2x8GB here but think 4x16 would not change ram reliability
(1). I have no evidence that there was anything wrong with the two sets of Corsair RAM that had to be returned other than the fact they would not work with the Asus ROG Crosshair VII (Wifi) Motherboard and the Ryzen 2700x processor that I have.
(2). The two sets of Corsair RAM kit that had to be returned may actually be o.k. and work fine on an Intel motherboard.
(3). I have been told that having to order multiple kits before I get one where each stick in the kit work with Ryzen 2700X and AMD X470 Chipset is not that unusual.
(4). Driving 4x16GB is much more load to drive than 2x8GB, Reliability in terms of passing Memtest86 will depend on how much current is drawn which results in electrical noise which results in increased likelihood of memory test failure.
AMD, RAM suppliers and Motherboard suppliers need to work together to make it easier for consumer to get these Ryzen based systems working.
RE: "what a wrestle"
That is an understatement.
I have built many Intel systems, and I have only once had RAM issues, on my first Haswell based build.1 4x8GB kit had to be replaced because of Memtest86 failure. The RMA replacement kit worked fine. XMP profiles worked fine in both kits and I had no problems with booting the PC if I tried to run the RAM at it's rated speed.
This is my first AMD Ryzen build and I picked the best spec components I could. find.
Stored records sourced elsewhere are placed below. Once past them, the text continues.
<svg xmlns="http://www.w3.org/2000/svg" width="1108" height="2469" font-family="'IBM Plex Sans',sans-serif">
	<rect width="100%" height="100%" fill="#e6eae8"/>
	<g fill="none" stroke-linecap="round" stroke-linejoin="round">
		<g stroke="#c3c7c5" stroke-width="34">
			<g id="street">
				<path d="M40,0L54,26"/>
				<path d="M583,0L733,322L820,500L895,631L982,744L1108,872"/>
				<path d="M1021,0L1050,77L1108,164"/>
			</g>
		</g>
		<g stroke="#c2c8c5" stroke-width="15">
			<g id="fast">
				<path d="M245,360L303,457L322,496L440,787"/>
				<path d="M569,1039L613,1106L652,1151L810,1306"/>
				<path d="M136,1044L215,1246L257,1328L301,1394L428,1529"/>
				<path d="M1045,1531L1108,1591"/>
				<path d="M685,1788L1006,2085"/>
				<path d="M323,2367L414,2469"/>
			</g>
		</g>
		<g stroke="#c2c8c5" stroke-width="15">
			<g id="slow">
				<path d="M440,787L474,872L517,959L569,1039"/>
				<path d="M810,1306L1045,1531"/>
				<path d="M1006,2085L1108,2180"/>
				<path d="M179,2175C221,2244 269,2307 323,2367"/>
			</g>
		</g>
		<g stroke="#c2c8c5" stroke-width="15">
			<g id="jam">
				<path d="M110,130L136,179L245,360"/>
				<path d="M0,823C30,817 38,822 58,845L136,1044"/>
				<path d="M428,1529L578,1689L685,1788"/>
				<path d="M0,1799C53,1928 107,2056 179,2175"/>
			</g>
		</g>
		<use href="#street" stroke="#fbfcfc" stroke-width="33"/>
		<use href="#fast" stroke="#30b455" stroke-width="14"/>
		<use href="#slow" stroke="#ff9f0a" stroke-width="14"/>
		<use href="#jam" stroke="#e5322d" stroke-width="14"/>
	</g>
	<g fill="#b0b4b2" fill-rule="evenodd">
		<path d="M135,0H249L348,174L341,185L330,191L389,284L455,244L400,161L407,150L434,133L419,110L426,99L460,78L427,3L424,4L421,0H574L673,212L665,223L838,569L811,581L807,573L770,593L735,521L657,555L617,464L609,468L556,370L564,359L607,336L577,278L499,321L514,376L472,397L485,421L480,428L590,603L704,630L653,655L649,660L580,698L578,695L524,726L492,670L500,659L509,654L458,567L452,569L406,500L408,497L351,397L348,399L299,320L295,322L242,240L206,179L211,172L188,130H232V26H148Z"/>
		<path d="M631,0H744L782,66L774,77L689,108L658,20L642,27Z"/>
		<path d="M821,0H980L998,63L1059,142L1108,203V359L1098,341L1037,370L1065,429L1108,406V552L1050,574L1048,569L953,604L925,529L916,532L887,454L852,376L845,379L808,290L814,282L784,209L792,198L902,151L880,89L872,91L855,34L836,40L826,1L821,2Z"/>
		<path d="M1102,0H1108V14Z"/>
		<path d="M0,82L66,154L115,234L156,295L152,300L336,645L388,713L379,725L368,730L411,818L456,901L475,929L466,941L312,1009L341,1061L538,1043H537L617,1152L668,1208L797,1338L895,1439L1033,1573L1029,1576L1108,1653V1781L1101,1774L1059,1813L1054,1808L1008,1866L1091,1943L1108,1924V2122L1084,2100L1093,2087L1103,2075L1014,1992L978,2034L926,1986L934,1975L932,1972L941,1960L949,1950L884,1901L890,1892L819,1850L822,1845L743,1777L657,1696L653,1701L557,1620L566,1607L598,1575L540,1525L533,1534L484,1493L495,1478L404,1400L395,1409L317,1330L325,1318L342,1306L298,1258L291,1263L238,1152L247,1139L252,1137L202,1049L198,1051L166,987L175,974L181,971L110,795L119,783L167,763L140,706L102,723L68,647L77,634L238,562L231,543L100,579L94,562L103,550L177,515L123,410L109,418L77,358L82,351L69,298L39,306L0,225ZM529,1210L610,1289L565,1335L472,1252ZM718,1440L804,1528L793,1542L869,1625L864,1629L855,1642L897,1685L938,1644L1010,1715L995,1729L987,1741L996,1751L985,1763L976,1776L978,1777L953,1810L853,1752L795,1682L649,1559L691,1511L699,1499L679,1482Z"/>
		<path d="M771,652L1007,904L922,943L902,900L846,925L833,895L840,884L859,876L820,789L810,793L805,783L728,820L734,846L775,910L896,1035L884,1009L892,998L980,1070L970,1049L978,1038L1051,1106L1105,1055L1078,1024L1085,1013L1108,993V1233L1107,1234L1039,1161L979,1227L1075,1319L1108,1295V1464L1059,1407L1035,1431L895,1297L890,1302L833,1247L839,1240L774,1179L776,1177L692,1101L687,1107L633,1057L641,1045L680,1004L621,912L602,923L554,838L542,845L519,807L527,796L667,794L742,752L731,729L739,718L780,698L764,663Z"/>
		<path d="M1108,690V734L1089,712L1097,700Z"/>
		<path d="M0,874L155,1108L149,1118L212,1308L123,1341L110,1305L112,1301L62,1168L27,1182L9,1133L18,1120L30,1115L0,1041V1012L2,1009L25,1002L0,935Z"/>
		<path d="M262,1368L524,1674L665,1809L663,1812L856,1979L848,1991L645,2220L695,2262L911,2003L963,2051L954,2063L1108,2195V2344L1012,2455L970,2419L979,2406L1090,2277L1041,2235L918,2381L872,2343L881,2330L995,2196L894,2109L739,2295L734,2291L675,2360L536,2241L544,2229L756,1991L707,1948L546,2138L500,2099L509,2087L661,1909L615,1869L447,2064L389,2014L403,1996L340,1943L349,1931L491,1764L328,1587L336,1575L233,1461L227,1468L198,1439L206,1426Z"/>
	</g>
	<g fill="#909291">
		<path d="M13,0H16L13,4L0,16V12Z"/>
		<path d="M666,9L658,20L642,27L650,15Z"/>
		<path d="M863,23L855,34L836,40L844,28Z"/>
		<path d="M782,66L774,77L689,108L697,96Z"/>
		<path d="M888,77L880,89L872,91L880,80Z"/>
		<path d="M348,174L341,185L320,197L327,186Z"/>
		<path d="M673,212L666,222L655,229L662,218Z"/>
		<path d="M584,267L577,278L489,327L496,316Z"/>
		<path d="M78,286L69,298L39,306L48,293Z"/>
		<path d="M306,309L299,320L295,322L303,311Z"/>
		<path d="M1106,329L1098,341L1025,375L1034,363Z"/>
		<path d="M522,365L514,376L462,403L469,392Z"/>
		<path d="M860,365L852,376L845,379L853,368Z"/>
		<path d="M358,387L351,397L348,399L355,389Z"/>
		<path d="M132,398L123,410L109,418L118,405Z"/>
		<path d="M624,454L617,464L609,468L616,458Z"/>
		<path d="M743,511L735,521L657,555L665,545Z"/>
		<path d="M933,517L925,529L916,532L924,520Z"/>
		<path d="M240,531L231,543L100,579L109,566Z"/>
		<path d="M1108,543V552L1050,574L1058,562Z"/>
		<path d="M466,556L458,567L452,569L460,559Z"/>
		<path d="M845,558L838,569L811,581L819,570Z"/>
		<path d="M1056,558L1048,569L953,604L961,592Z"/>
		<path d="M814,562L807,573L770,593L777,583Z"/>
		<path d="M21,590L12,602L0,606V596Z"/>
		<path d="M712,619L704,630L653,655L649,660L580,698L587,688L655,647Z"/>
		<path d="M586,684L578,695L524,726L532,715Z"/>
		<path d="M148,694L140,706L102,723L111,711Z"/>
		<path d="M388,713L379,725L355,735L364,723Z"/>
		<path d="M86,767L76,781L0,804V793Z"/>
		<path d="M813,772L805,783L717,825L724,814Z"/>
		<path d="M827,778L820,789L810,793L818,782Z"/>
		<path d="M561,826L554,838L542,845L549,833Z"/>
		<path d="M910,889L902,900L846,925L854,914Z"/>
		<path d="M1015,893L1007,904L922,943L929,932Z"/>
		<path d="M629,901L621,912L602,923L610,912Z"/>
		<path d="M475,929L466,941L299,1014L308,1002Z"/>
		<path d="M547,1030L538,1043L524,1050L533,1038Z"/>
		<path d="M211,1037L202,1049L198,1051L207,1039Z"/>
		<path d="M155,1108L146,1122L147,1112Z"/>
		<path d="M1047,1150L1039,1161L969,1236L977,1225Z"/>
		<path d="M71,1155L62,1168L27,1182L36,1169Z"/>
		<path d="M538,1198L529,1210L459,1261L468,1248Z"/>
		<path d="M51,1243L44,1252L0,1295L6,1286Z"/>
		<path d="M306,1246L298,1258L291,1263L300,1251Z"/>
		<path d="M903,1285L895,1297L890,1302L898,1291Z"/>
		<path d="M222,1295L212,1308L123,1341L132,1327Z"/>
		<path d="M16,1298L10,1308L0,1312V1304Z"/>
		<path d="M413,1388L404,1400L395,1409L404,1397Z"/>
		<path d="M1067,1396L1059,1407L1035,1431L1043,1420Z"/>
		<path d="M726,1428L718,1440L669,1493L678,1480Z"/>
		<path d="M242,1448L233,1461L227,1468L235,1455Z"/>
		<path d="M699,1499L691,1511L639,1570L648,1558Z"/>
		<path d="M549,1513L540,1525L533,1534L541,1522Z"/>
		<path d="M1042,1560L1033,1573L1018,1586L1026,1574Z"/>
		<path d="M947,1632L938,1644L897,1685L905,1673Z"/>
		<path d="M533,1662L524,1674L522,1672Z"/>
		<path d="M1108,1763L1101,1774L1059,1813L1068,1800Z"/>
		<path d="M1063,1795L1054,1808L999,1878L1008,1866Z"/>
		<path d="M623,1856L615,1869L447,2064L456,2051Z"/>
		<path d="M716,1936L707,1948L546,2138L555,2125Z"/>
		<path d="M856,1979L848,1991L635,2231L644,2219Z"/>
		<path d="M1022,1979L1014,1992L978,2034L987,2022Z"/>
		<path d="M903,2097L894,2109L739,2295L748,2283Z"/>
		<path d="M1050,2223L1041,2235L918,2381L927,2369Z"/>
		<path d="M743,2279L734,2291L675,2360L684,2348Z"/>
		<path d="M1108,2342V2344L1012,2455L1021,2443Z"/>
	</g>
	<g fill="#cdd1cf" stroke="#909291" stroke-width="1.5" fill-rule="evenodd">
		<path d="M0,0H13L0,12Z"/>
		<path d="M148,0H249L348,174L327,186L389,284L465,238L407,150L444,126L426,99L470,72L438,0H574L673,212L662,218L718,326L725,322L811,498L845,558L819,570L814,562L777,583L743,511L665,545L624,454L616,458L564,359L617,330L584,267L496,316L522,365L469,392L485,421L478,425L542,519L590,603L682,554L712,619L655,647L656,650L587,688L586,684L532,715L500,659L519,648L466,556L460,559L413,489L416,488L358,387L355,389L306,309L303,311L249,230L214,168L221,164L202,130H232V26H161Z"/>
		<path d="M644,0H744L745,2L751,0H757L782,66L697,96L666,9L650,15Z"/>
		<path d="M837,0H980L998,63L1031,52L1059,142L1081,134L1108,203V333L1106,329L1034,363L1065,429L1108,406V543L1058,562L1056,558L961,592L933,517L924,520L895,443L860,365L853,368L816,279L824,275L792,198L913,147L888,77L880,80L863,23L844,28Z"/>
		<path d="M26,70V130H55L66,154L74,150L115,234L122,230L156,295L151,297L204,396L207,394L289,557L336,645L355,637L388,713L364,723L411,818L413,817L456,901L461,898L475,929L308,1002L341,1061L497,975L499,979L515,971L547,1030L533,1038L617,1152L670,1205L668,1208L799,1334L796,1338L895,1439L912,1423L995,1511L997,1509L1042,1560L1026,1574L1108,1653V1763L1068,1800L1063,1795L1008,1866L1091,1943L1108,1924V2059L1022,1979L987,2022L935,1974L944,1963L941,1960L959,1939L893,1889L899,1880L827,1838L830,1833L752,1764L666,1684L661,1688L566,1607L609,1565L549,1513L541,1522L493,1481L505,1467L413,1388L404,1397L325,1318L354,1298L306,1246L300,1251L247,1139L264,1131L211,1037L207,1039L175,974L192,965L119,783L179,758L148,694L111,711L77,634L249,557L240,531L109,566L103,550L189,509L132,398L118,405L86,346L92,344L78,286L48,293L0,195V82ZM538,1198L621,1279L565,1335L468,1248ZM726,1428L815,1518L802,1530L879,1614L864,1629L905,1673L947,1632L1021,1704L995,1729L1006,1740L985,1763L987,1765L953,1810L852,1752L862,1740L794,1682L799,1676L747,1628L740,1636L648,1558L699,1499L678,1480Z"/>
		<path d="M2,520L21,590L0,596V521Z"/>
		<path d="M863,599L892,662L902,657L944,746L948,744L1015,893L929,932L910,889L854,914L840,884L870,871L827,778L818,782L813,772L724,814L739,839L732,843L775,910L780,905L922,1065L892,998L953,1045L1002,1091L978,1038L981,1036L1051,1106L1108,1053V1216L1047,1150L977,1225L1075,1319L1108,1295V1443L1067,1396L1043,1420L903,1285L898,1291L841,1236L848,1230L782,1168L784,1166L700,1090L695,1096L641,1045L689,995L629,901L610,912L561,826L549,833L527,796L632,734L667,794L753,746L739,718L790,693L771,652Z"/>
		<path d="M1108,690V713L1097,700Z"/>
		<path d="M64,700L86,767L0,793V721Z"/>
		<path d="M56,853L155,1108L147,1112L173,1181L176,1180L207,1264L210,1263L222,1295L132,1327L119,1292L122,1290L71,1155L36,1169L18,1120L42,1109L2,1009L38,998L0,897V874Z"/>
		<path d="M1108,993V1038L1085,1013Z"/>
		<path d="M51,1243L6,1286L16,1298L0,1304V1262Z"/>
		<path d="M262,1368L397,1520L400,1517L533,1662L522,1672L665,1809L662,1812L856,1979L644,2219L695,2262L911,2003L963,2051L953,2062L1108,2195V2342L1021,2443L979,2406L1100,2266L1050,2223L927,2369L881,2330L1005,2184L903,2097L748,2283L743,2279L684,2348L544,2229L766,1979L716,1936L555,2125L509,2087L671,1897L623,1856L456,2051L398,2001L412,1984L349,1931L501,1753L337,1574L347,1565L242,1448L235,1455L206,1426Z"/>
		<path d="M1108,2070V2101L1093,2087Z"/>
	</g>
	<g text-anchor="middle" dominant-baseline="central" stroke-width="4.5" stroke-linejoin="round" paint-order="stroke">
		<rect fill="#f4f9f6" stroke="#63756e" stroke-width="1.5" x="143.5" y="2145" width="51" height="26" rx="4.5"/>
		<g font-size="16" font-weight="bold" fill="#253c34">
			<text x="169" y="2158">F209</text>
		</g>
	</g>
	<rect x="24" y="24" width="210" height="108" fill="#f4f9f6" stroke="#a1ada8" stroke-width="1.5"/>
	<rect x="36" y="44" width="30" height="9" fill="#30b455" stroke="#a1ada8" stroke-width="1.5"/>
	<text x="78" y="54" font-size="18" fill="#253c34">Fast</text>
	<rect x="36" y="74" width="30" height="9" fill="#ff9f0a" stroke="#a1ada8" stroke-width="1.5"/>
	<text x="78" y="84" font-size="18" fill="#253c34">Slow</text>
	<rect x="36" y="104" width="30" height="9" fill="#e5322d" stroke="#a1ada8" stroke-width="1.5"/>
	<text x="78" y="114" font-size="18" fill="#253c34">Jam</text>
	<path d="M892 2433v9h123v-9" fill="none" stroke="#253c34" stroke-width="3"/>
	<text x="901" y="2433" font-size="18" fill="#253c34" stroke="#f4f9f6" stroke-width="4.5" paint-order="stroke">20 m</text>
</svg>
This is a very simple build with few components on the PC.
I am not keen to do another after this.
..and what u need 4x16GB ram for? I guess most of it will be "stuck n rust" hence never be utilized. I once had 24GB but never got over 16GB.
I have just been contacted by Corsair via support ticket update..
They are unable to do any failure analysis on the first two RMA'd RAM kits.
Therefore I do not know if the RAM was genuinely bad RAM when tested on an intel motherboard or if it simply would not work on the ASUS ROG Crosshair VII HERO (WI-FI) Motherboard I have.
ASUS ROG CROSSHAIR VII HERO (WI-FI) | ROG - Republic Of Gamers | ASUS USA
I have asked Corsair to make improvements to their Corsair Memory Selector as right now the AMD filter still allows selection of RAM which is not supported on AMD 400 series motherboards according to the Corsair Technical Specififcations.
I continue to test the latest Corsair KIt.
I will contact ASUS technical support next.
Started testing attempts to hit 3200 Mhz on the 32GB DRAM kit.
Looking at changing the following.
BCLK set to 100.
Memory Timing Parameters.
DRAM voltage increase from baseline 1.2 Volts.
Will update post with more results as soon as possible.
I set the following Ram Timings, Misc Items, Termination Block Ohms, CAD_BUS Block Ohms, and DRAM Voltage set to 1.35 volts, SOC voltage varied down from 1.2, 1.15, 1.10, 1.05, 1.0 and back up to 1.03125. I also looked at setting Termination Block Ohms and CAD_BUS Block Ohms to Alt1 values.
I discuss the results next.
Specification for Corsair Vengeance RGB PRO 3200 4x16GB Kit shows it was tested at 3200 MHz speed at 1.35 Volts.
Asus automatic overclocking in BIOS had kept DRAM voltage to 1.2 Volts at all Memtest86 passing frequencies up to and including 3150 MHz.
As noted earlier, Asus automatic overclocking in BIOS fails to boot with DRAM frequency target of 3200 MHz unless I increased the SOC voltage.
I note that even then, it still applied DRAM Voltage of 1.2 Volts, and the DRAM timings looked wrong. It failed MemTest86 with a large number of errors.
I decided to only test the DRAM at 3200 MHz using DRAM voltage at 1.35 Volts. That voltage is also suggested by the above DRAM Calculator for Ryzen.
I looked at effect on number of MemTest86 errors with variation of the SOC Voltage from 1.2 ->1.15 -> 1.10->1.05 -> 1.0 volts.
The number of Memtest86 errors (Failing Test 6 and Test 7) decreases as the SOC Voltage is decrease from 1.2 -> 1.05 volts.
Then the Number of errors increase again at 1.0 volts.
The minimum number of errors was found at 1.03125 Volts.